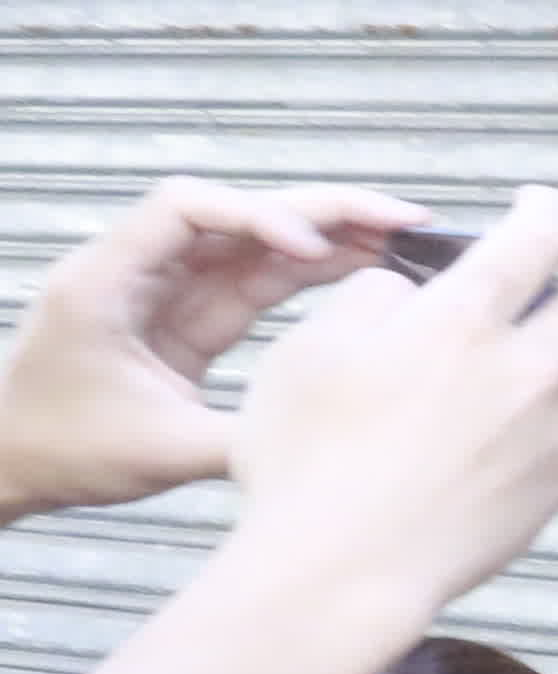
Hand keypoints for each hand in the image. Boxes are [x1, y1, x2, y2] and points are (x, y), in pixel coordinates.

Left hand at [0, 177, 419, 515]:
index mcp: (105, 281)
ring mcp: (165, 290)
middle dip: (319, 209)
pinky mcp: (189, 316)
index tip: (313, 250)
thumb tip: (330, 434)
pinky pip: (256, 278)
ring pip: (255, 241)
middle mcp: (137, 269)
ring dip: (327, 235)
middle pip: (235, 212)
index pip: (185, 209)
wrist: (11, 464)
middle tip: (401, 217)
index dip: (257, 215)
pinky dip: (310, 270)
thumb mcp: (159, 451)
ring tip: (402, 237)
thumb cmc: (59, 449)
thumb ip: (245, 437)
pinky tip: (367, 267)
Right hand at [211, 186, 557, 599]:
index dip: (546, 209)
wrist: (342, 571)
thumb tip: (411, 291)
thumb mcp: (308, 351)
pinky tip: (495, 452)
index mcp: (463, 318)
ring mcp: (556, 429)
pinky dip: (552, 433)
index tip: (539, 207)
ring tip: (516, 385)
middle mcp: (529, 366)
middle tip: (519, 314)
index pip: (541, 234)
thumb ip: (373, 300)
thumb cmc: (309, 461)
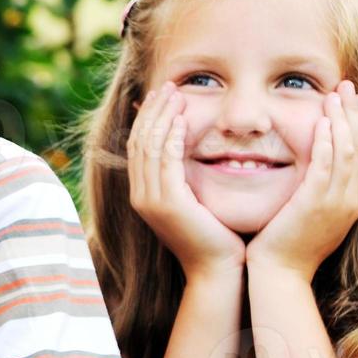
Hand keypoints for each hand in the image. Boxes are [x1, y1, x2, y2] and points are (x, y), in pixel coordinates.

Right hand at [127, 82, 245, 281]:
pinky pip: (164, 161)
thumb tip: (195, 150)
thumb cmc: (216, 237)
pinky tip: (182, 120)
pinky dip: (170, 137)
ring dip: (161, 117)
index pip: (139, 146)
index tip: (164, 96)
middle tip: (169, 86)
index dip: (148, 118)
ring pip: (148, 146)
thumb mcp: (196, 201)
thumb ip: (188, 177)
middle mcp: (141, 196)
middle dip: (153, 111)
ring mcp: (150, 200)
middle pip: (139, 141)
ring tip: (176, 94)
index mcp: (144, 195)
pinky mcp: (167, 202)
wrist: (218, 270)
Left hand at [247, 81, 357, 280]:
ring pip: (348, 152)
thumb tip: (309, 166)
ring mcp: (337, 203)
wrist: (278, 274)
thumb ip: (314, 190)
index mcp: (351, 202)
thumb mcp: (308, 213)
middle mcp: (350, 201)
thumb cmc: (284, 245)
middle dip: (355, 114)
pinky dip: (328, 141)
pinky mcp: (316, 204)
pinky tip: (324, 121)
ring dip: (343, 119)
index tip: (352, 101)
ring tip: (336, 93)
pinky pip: (327, 166)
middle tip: (348, 86)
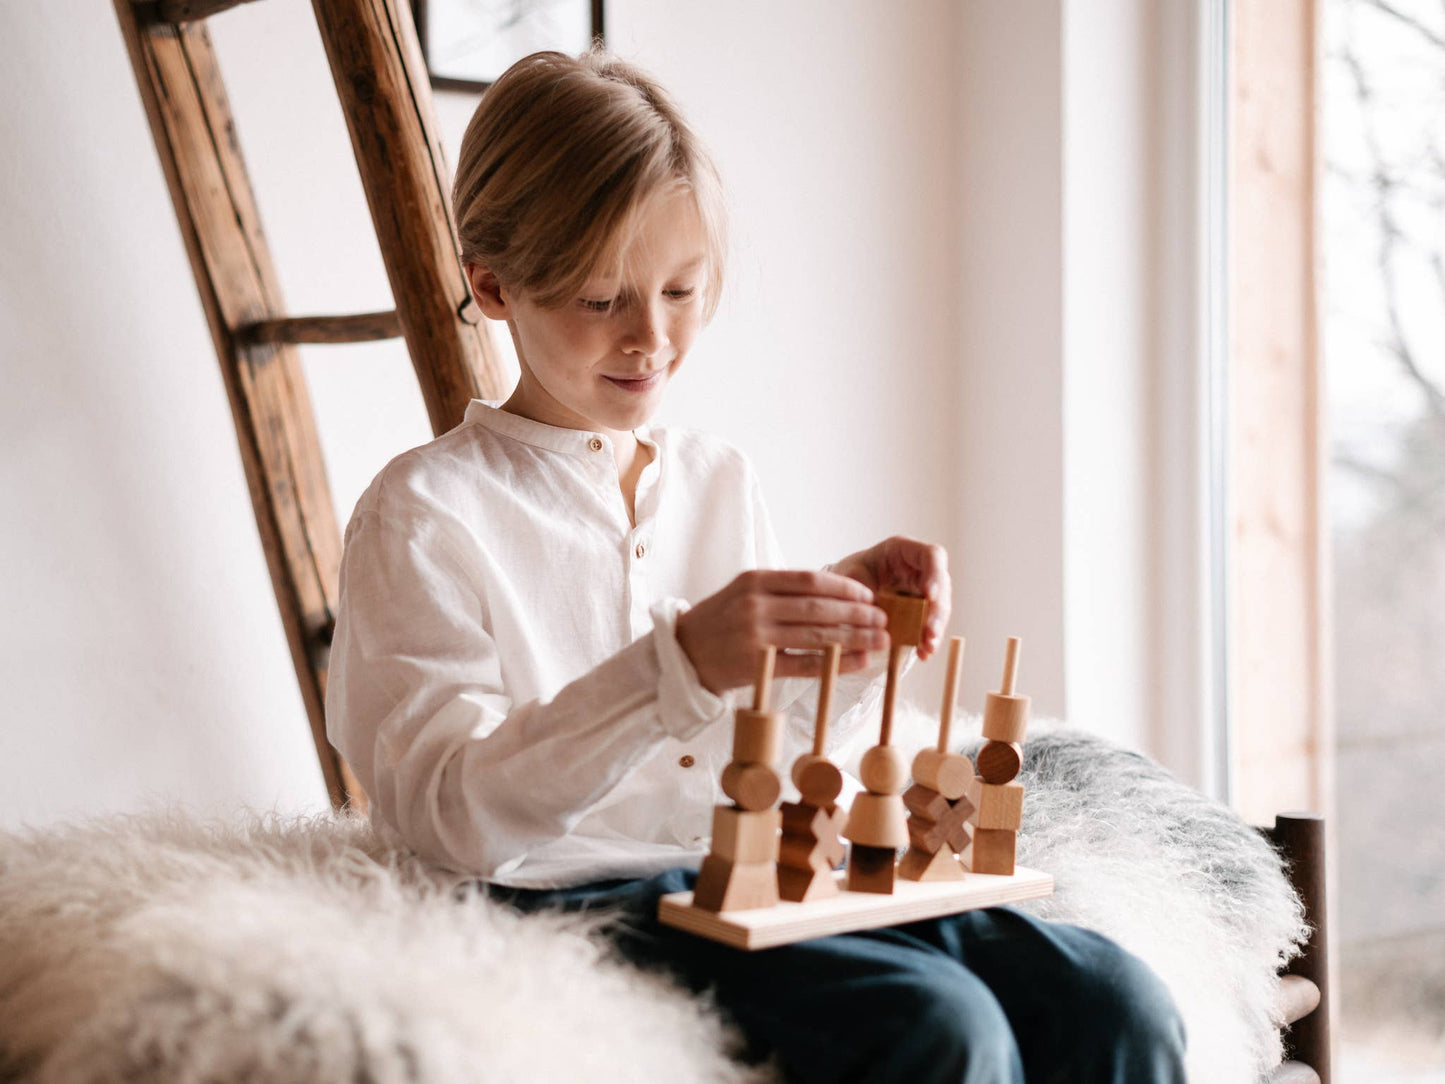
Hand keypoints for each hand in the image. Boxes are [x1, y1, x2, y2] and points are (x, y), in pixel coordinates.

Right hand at [674, 570, 888, 694]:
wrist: (683, 654)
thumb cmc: (721, 622)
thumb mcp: (744, 593)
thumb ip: (782, 590)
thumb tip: (835, 593)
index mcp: (755, 581)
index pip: (810, 581)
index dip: (844, 588)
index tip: (869, 596)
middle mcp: (755, 604)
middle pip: (818, 608)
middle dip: (857, 614)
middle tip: (883, 619)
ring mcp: (755, 635)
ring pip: (817, 635)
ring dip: (855, 638)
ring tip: (881, 640)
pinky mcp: (757, 664)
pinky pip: (807, 664)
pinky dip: (837, 663)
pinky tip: (859, 662)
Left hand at [826, 536, 950, 660]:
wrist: (846, 591)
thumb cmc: (849, 575)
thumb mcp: (849, 576)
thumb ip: (860, 590)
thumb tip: (871, 615)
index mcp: (903, 550)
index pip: (932, 555)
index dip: (935, 574)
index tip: (928, 594)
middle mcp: (920, 569)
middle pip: (941, 586)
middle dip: (937, 611)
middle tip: (930, 631)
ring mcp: (924, 591)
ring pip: (939, 609)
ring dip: (935, 629)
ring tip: (927, 647)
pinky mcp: (922, 612)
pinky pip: (930, 626)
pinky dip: (927, 641)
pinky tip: (923, 653)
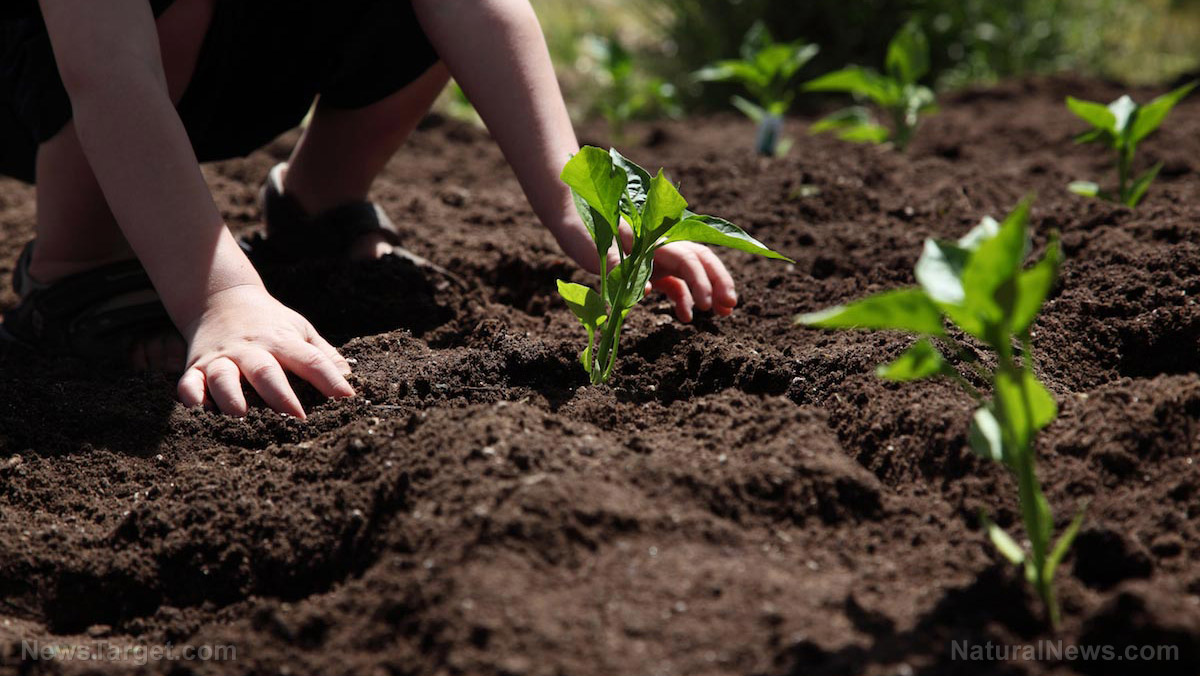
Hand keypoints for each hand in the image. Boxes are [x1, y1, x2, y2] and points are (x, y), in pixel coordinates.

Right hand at [176, 285, 354, 418]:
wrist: (220, 299)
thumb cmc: (270, 323)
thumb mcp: (300, 331)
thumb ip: (323, 356)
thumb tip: (349, 383)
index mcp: (281, 341)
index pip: (310, 359)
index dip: (329, 379)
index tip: (346, 399)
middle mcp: (251, 350)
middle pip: (266, 371)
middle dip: (280, 396)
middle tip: (296, 419)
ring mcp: (222, 358)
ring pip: (224, 378)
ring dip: (232, 397)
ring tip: (242, 417)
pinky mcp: (196, 367)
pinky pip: (188, 383)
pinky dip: (191, 397)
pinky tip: (198, 412)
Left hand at [559, 219, 738, 323]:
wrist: (572, 219)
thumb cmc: (582, 230)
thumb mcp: (595, 247)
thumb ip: (620, 264)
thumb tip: (648, 289)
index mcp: (654, 238)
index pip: (689, 258)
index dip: (702, 281)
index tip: (706, 304)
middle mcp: (661, 246)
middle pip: (701, 261)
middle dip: (719, 282)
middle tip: (731, 306)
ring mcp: (657, 258)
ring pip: (692, 273)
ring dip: (709, 291)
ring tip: (723, 313)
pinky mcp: (649, 269)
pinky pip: (674, 284)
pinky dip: (684, 299)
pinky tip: (686, 318)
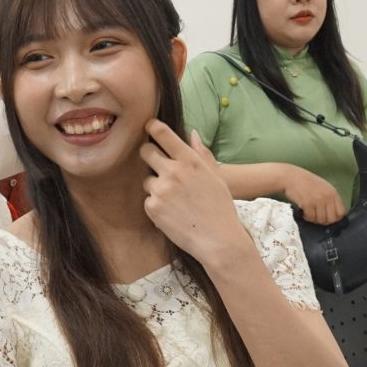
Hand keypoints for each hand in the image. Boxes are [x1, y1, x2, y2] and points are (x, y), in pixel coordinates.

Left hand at [140, 122, 252, 266]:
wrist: (218, 240)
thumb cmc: (221, 208)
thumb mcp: (216, 177)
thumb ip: (201, 154)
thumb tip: (192, 133)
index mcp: (190, 160)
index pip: (162, 133)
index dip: (152, 127)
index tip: (149, 126)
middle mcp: (172, 171)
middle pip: (146, 151)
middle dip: (148, 155)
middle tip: (157, 165)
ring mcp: (160, 189)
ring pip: (147, 180)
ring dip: (156, 187)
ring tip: (175, 201)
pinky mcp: (152, 207)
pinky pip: (148, 201)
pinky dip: (157, 207)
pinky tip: (173, 214)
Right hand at [283, 165, 346, 223]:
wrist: (290, 177)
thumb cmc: (306, 182)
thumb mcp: (323, 187)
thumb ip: (330, 199)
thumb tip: (334, 215)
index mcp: (333, 192)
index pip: (341, 212)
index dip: (335, 218)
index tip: (328, 217)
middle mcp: (327, 196)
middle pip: (332, 219)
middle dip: (324, 221)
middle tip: (317, 216)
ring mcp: (317, 200)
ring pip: (321, 220)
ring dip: (314, 219)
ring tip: (310, 212)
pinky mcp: (307, 204)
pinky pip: (311, 218)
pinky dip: (307, 217)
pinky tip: (304, 211)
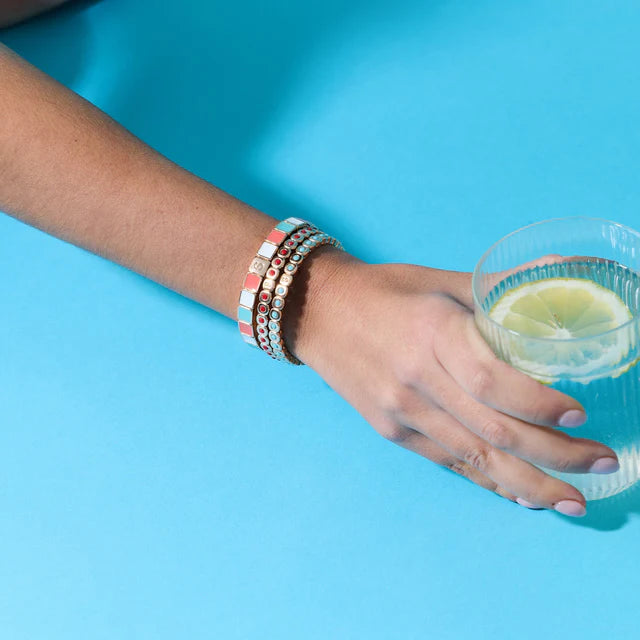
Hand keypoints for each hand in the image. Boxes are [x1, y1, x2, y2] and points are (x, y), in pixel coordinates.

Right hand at [293, 253, 618, 516]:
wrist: (318, 313)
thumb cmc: (382, 292)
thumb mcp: (438, 280)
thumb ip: (497, 287)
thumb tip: (556, 272)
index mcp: (431, 333)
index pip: (492, 381)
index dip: (539, 404)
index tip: (579, 415)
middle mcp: (415, 379)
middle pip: (492, 429)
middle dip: (554, 454)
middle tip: (600, 461)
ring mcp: (400, 411)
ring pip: (472, 456)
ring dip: (528, 483)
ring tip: (571, 501)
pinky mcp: (390, 430)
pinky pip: (447, 461)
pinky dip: (486, 479)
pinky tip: (517, 492)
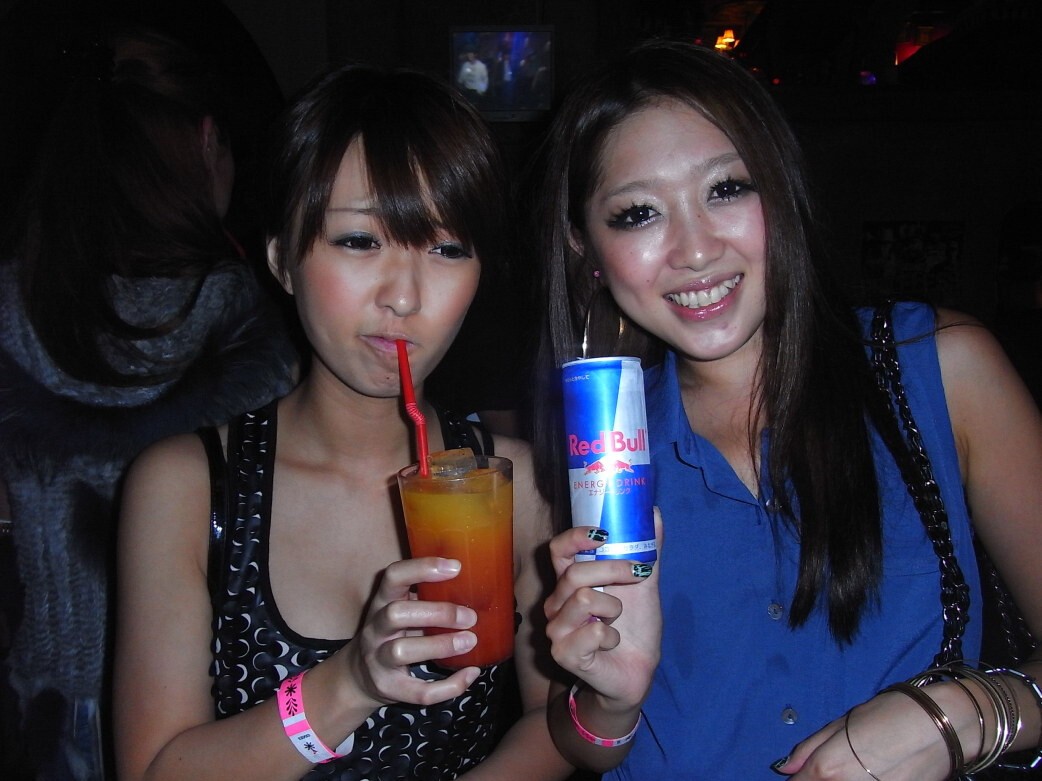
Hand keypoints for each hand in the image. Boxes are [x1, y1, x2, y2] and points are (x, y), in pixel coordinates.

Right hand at [337, 556, 479, 708]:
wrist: (358, 676)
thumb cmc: (392, 633)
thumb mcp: (401, 608)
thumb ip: (427, 597)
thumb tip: (478, 588)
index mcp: (382, 601)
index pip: (393, 576)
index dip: (422, 568)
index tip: (456, 567)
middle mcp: (375, 629)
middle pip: (396, 613)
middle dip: (437, 613)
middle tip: (470, 617)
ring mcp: (378, 660)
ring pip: (401, 651)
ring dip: (440, 645)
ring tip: (470, 641)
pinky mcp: (389, 688)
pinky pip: (418, 691)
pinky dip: (449, 686)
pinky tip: (470, 673)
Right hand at [543, 509, 662, 708]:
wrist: (636, 672)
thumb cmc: (634, 627)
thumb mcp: (644, 584)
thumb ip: (646, 551)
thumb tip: (654, 513)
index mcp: (571, 581)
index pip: (558, 549)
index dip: (576, 536)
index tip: (605, 533)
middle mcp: (557, 602)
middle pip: (575, 572)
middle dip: (614, 570)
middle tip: (637, 575)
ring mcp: (557, 629)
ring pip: (584, 600)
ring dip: (614, 609)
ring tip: (617, 620)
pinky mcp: (564, 654)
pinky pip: (593, 632)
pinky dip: (612, 636)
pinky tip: (612, 643)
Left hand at [774, 684, 970, 779]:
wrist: (944, 726)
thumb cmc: (891, 714)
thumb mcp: (844, 722)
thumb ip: (811, 748)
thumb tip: (785, 767)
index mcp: (829, 769)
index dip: (797, 780)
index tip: (801, 776)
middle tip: (830, 770)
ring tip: (858, 768)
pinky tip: (870, 774)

***

## Work required:
Beginning with the first line of the entries above, repeat each line word for word until the line with "wrist: (218, 270)" has been given too. Omit the pictures.

## Output for this exercise:
Hand keypoints for each hand in the image. Boxes are [x1, y1, x2, y2] and points are (x, y), in pixel coordinates.

Left hand at [0, 177, 419, 515]:
index mcp: (105, 281)
ring mcp: (165, 290)
middle dip: (319, 209)
pinky mcp: (189, 316)
index tip: (313, 250)
thumb tip: (330, 434)
pinky pip: (256, 278)
ring pip: (255, 241)
middle mcp: (137, 269)
ring dip: (327, 235)
middle pip: (235, 212)
index pip: (185, 209)
wrist: (11, 464)
middle tip: (401, 217)
index dip: (257, 215)
pinky dip: (310, 270)
thumb mcp: (159, 451)
ring tip: (402, 237)
thumb cmc: (59, 449)
thumb ip: (245, 437)
pinky tip: (367, 267)
Right hand at [211, 186, 557, 599]:
index dip: (546, 209)
wrist: (342, 571)
thumb tip: (411, 291)
thumb mcp: (308, 351)
pinky tip: (495, 452)
index mcp: (463, 318)
ring mcp: (556, 429)
pinky dip: (552, 433)
index tip: (539, 207)
ring tip: (516, 385)
middle mcp: (529, 366)
middle tip: (519, 314)
index pip: (541, 234)
thumb ip: (373, 300)
thumb cmc: (309, 461)
Hand keypoints for each hand in the image. Boxes are [x1, y1, x2, y2] and points are (x, y), in pixel coordinates.

Right hand at [127, 82, 245, 281]:
pinky pip: (164, 161)
thumb tip: (195, 150)
thumb cmc: (216, 237)
pinky tip: (182, 120)
pinky dip: (170, 137)
ring dip: (161, 117)
index pip: (139, 146)
index tip: (164, 96)
middle tip: (169, 86)
index dip: (148, 118)
ring pip: (148, 146)
thumb mcp: (196, 201)
thumb ip: (188, 177)
middle mcp: (141, 196)
middle dip: (153, 111)
ring mcp: (150, 200)
middle pip: (139, 141)
ring tip: (176, 94)
index mcp: (144, 195)
pinky mcp: (167, 202)
wrist: (218, 270)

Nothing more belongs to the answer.